=== READING PASSAGE ===
Segment Open

Adolf Kurrein (January 28, 1846 – October 23, 1919) was a Czech-Austrian rabbi, Zionistic activist.

Early life 
Kurrein lost his father when he was two and grew up with his sister Katharina and his mother, a seamstress. When he was fifteen he moved to Brno where he graduated in 1866. He then went to Vienna where he received his doctor's degree from the University of Vienna.

Career
He was rabbi of St. Pölten (in 1872), of Linz (from 1876 to 1882), of Bielsko-Biała (from 1882 to 1888), and in the last-named year was called in the same capacity to Teplice.

Kurrein edited the monthly "Jüdische Chronik" from 1894 to 1896 with S. Stern and I. Ziegler, and from 1897 to 1902 alone. During the last 4 years this periodical has advocated Zionism.

He was a contributor of the Jewish Encyclopedia.

Writing 
Kurrein is a disciple of Adolf Jellinek. Besides several collections of sermons, entitled respectively "Maggid Mereshit" (1880); "Maggid le-Adam" (1882); "Patriarchenbilder: I., Abraham" (1893), he is the author of the following pamphlets:
 "Die Frau im Jüdischen Volke" (1885; 2d ed., Bilin, 1901)
 "Traum und Wahrheit", a biography of Joseph (1887)
 "Arbeit und Arbeiter" (1890)
 "Die Sociale Frage im Judentume" (1890)

Segment Closed

=== TASKS TO COMPLETE ===
- 1) Answer these questions from the Adolf Kurrein biography:
(a) From which university did Kurrein receive his doctor's degree?
(b) During which years did he edit the "Jüdische Chronik" alone?
(c) Whose biography is the pamphlet "Traum und Wahrheit"?
- 2) Write the next part of the Adolf Kurrein biography, starting after its final line.
The lines placed after the Adolf Kurrein biography are not needed.

=== RECORDS SHOWN ===
Segment Open

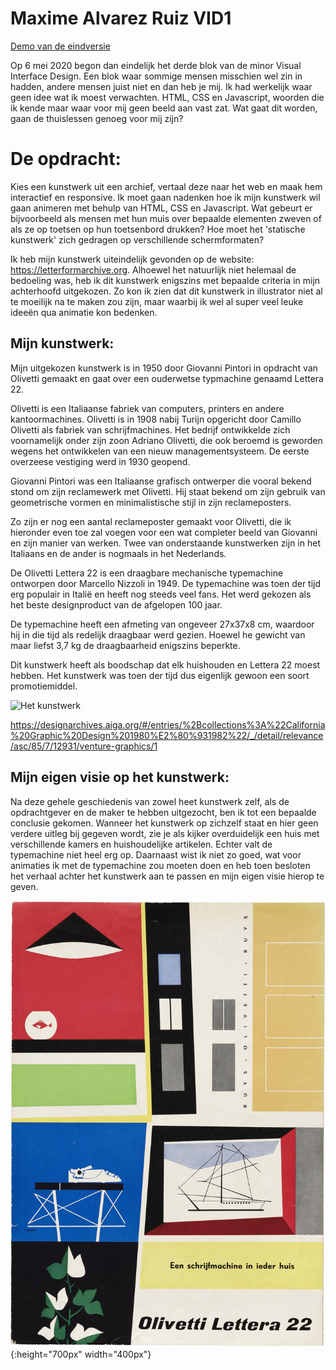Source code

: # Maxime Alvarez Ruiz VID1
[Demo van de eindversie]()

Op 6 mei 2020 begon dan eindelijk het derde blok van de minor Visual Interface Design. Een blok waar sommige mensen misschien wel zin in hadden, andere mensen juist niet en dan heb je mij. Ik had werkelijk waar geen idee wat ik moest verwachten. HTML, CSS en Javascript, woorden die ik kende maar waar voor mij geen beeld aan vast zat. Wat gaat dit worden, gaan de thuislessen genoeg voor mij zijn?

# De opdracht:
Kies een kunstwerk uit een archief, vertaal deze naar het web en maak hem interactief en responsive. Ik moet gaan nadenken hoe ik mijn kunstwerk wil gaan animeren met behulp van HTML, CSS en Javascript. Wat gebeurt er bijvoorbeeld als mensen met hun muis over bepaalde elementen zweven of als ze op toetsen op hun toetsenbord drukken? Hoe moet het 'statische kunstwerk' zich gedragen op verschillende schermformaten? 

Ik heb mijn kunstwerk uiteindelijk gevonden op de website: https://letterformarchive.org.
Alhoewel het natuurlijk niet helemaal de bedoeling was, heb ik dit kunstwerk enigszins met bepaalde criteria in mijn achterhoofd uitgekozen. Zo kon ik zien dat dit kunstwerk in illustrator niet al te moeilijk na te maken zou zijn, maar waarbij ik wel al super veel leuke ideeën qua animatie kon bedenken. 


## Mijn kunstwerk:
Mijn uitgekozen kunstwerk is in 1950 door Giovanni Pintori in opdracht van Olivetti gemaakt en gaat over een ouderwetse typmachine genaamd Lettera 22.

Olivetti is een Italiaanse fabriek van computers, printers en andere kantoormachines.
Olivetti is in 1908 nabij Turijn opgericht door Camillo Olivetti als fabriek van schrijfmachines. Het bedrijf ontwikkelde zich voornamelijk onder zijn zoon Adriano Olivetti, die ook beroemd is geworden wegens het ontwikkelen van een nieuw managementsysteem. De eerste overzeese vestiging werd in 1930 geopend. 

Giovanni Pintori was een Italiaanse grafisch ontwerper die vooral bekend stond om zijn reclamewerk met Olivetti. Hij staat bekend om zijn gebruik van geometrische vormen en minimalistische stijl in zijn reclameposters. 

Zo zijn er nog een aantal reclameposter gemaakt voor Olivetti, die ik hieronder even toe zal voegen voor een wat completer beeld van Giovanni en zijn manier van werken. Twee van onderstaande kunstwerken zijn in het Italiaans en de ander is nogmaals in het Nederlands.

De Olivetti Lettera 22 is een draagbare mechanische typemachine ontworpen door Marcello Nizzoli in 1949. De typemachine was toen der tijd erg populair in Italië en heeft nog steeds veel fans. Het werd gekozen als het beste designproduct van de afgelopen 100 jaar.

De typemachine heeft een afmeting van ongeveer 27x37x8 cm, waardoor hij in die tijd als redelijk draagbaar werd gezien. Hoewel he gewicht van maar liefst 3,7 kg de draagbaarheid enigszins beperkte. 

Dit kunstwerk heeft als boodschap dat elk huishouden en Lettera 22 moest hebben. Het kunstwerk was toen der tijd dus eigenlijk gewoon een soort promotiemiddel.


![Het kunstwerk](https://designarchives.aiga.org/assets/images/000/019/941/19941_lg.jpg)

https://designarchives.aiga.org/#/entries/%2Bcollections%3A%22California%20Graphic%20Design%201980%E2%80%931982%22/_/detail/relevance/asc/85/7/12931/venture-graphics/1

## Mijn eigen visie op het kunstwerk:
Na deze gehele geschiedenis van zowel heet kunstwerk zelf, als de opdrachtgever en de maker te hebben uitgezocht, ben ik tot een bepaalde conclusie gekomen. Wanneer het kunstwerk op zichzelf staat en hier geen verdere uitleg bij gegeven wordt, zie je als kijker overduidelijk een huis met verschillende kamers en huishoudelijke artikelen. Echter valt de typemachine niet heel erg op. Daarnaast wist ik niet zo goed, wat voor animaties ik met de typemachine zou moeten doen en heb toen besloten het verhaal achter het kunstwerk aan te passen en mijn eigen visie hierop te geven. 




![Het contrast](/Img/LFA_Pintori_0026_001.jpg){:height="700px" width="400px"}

Segment Closed

=== ANSWERS BY ITEM ===
- 1)
(a) The University of Vienna.
(b) From 1897 to 1902.
(c) Joseph's.

- 2)
 "Die Pflichten des Besitzes" (1892)
 "Der Friede" (1892)
 "Das Kaddisch" (1896)
 "Der Grabstein" (1897)
 "Judäa und Rom" (1898)
 "Bibel, Heidentum, und Heidenbekehrung" (1899; 2d. ed., 1901)
 "Brauchen die Juden Christenblut?" (1900)
 "Lichtstrahlen aus den Reden Jellinek's", prepared by him for Jellinek's 70th birthday

Family 
He married Jessie Loewe in 1877, the daughter of Louis Loewe. Two of their five children were murdered in the concentration camp Auschwitz. His son Viktor Kurrein (1881-1974) was also a rabbi in Linz until he fled to England in 1938.

External links
 Dr. Peter Kraft: Geschichte der Juden in Oberösterreich ('Presentation of the history of Jews in Upper Austria')
 Kurrein Jewish Encyclopedia entry (published 1901-1906, in the Public Domain)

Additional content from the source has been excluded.